[Data records]
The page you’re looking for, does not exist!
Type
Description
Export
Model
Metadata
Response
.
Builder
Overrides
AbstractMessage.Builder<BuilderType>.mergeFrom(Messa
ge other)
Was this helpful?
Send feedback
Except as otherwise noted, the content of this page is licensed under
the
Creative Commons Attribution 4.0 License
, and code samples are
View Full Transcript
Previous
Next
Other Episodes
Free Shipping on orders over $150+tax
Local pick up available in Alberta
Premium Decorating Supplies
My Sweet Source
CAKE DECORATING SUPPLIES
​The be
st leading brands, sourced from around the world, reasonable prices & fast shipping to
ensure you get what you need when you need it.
---
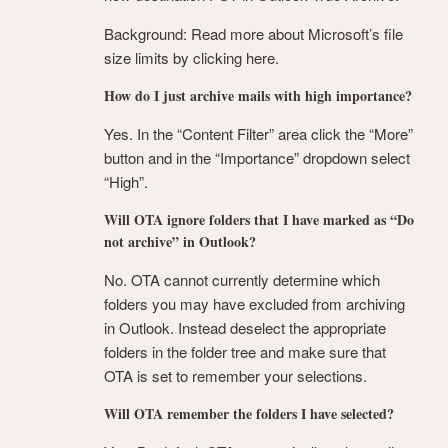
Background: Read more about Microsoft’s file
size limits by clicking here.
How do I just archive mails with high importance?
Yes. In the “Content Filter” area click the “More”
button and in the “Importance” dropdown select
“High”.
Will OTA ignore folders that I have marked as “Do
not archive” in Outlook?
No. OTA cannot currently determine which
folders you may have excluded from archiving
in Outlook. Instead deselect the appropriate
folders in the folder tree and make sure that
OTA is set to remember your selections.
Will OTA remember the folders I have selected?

→ Task details
Whenever a line of the data includes the word "Builder", show that line in full.

→ Exercise answer
Builder
AbstractMessage.Builder<BuilderType>.mergeFrom(Messa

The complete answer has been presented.